> **Directions for this task**: Find every line in the data below that contains the word "disclosed", and copy each of those lines.

> **Data for review**:
┌──
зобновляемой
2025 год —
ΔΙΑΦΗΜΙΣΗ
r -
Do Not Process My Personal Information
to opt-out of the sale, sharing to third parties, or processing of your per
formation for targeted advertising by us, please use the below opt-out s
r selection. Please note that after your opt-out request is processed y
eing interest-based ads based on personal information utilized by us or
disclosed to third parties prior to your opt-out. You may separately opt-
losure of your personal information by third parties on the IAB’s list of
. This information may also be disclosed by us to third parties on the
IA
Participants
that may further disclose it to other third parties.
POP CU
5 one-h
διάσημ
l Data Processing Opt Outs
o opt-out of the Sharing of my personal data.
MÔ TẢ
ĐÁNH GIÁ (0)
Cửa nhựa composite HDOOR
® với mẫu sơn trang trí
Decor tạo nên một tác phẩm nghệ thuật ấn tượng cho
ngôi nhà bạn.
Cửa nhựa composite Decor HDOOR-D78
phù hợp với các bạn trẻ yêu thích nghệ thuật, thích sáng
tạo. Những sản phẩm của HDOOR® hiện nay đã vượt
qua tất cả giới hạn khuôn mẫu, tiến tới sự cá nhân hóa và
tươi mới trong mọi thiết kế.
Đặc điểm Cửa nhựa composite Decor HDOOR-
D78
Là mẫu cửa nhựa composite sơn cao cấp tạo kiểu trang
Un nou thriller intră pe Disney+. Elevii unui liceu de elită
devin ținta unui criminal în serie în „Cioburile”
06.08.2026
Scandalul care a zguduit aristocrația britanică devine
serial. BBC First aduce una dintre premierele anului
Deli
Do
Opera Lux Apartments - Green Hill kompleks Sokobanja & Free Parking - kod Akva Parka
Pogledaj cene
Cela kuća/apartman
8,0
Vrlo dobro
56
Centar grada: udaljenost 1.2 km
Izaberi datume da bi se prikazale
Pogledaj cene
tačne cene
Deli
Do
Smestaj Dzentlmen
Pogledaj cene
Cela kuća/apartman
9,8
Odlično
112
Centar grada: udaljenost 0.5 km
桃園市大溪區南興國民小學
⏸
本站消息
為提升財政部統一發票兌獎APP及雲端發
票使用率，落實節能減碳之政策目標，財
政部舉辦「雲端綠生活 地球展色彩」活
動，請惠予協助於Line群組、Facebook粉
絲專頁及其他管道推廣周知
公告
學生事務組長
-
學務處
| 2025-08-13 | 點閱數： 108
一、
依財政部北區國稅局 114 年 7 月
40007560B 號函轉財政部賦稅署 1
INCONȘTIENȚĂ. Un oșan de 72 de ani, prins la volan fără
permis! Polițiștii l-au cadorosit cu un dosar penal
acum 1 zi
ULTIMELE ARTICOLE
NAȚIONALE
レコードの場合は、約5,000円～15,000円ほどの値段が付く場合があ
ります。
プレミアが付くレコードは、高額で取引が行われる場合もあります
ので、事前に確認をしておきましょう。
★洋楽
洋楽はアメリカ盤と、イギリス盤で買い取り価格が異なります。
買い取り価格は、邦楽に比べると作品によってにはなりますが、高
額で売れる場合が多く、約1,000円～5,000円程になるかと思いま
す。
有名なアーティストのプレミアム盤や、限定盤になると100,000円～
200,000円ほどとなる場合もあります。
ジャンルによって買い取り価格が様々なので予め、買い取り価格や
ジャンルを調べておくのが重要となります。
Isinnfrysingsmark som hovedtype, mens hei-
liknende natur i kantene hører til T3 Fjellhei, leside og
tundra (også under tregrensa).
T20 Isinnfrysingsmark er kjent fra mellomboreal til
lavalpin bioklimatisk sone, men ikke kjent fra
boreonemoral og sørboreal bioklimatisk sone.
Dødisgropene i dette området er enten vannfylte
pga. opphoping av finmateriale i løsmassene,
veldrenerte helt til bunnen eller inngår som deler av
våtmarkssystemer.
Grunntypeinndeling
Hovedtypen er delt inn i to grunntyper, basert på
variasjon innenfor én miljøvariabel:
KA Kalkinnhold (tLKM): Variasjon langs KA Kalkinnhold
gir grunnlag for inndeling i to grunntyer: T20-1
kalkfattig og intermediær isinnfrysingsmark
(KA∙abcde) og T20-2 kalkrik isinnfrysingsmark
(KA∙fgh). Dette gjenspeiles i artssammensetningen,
└──
> **Task answer**:
disclosed to third parties prior to your opt-out. You may separately opt-
. This information may also be disclosed by us to third parties on the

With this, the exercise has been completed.